Improving Planning with Large Language Models: A Modular Agentic Architecture (2310.00194v4)

Published 30 Sep 2023 in cs.AI and cs.NE

Abstract: LLMs demonstrate impressive performance on a wide variety of tasks, but they often struggle with tasks that require multi-step reasoning or goal-directed planning. Both cognitive neuroscience and reinforcement learning (RL) have proposed a number of interacting functional components that together implement search and evaluation in multi-step decision making. These components include conflict monitoring, state prediction, state evaluation, task decomposition, and orchestration. To improve planning with LLMs, we propose an agentic architecture, the Modular Agentic Planner (MAP), in which planning is accomplished via the recurrent interaction of the specialized modules mentioned above, each implemented using an LLM. MAP improves planning through the interaction of specialized modules that break down a larger problem into multiple brief automated calls to the LLM. We evaluate MAP on three challenging planning tasks -- graph traversal, Tower of Hanoi, and the PlanBench benchmark -- as well as an NLP task requiring multi-step reasoning (strategyQA). We find that MAP yields significant improvements over both standard LLM methods (zero-shot prompting, in-context learning) and competitive baselines (chain-of-thought, multi-agent debate, and tree-of-thought), can be effectively combined with smaller and more cost-efficient LLMs (Llama3-70B), and displays superior transfer across tasks. These results suggest the benefit of a modular and multi-agent approach to planning with LLMs.

PDF Abstract

Prefrontal Cortex-Inspired Planning Architecture for LLMs

The paper presents a prefrontal cortex-inspired architecture, LLM-PFC, designed to enhance planning capabilities in LLMs. Drawing parallels from the modular nature of the human prefrontal cortex (PFC), the authors propose an architecture that leverages multiple specialized GPT-4-based modules, each performing distinct functions analogous to PFC subregions. This approach is aimed at addressing the identified shortcomings of LLMs in planning tasks, notably their struggles with multi-step reasoning and goal-directed planning.

Architecture Overview

The LLM-PFC architecture includes several key modules:

TaskDecomposer: Inspired by the anterior PFC, it breaks down high-level goals into manageable subgoals.
Actor: Analogous to the dorsolateral PFC, it proposes potential actions towards achieving subgoals.
Monitor: Reflects the anterior cingulate cortex role in conflict monitoring, evaluating the validity of proposed actions.
Predictor: Based on the orbitofrontal cortex, it forecasts next states arising from actions.
Evaluator: Also inspired by the orbitofrontal cortex, assesses the value of predicted states.
TaskCoordinator: Draws on the anterior PFC's function to assess subgoal achievement.

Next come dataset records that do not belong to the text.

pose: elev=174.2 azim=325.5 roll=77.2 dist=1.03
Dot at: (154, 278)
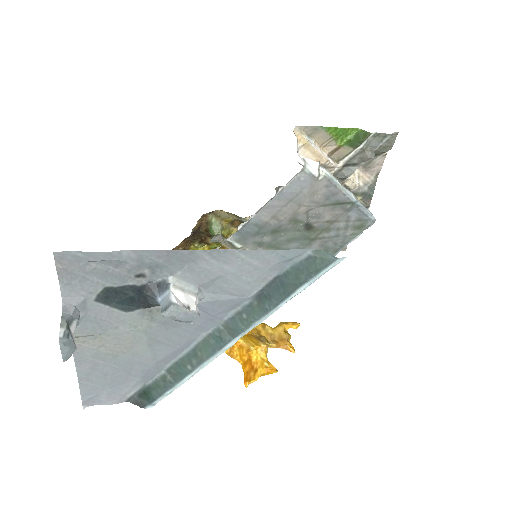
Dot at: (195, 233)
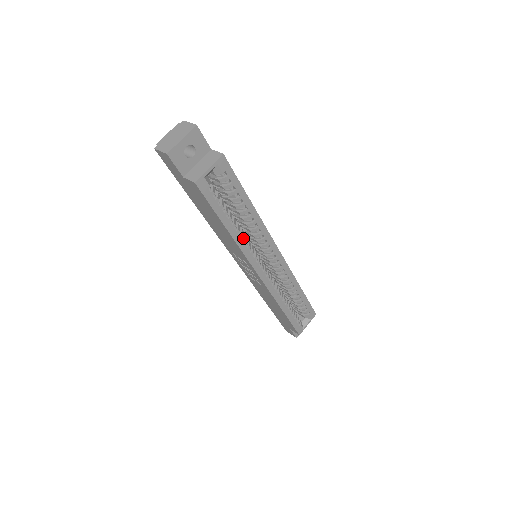
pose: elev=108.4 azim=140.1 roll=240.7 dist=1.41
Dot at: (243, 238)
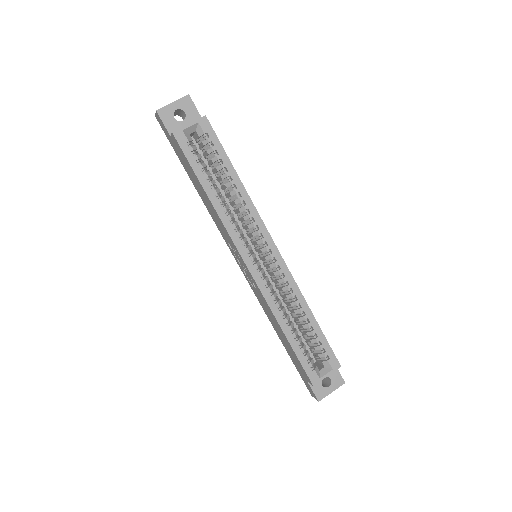
Dot at: (227, 213)
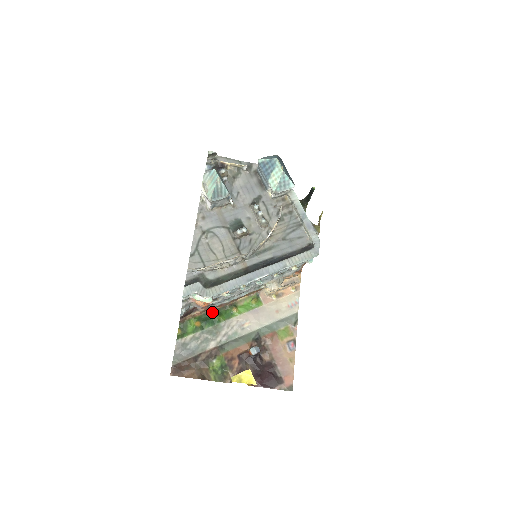
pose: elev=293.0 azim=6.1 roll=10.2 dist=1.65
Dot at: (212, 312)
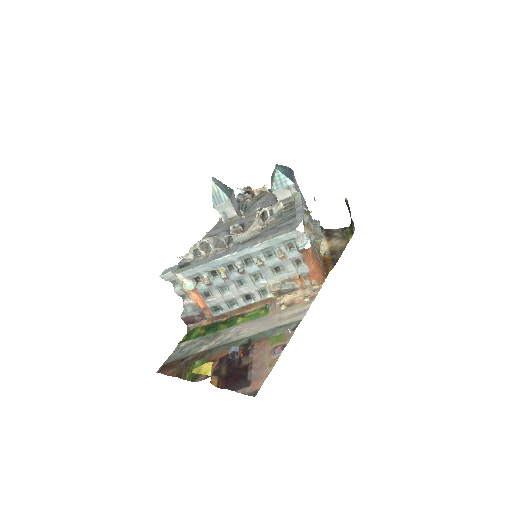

The architecture conducts tree search leveraging these modules, performing state prediction, and evaluating the value of resulting states to optimize the planning process.

Empirical Evaluation

The LLM-PFC architecture was tested on two complex tasks: graph traversal and Tower of Hanoi (ToH).

1. Graph Traversal Tasks: Utilizing the CogEval protocol, the architecture was evaluated on tasks like Valuepath and Steppath. Notably, LLM-PFC achieved nearly perfect performance, significantly outperforming standard GPT-4 approaches. It solved 100% of Valuepath tasks without proposing invalid actions, demonstrating its efficacy in planning accuracy and efficiency.

2. Tower of Hanoi: The architecture also tackled the ToH task, achieving a nearly sevenfold improvement over zero-shot performance in solving 3-disk problems, with a noticeable proficiency in 4-disk tasks, representing a test for out-of-distribution generalization.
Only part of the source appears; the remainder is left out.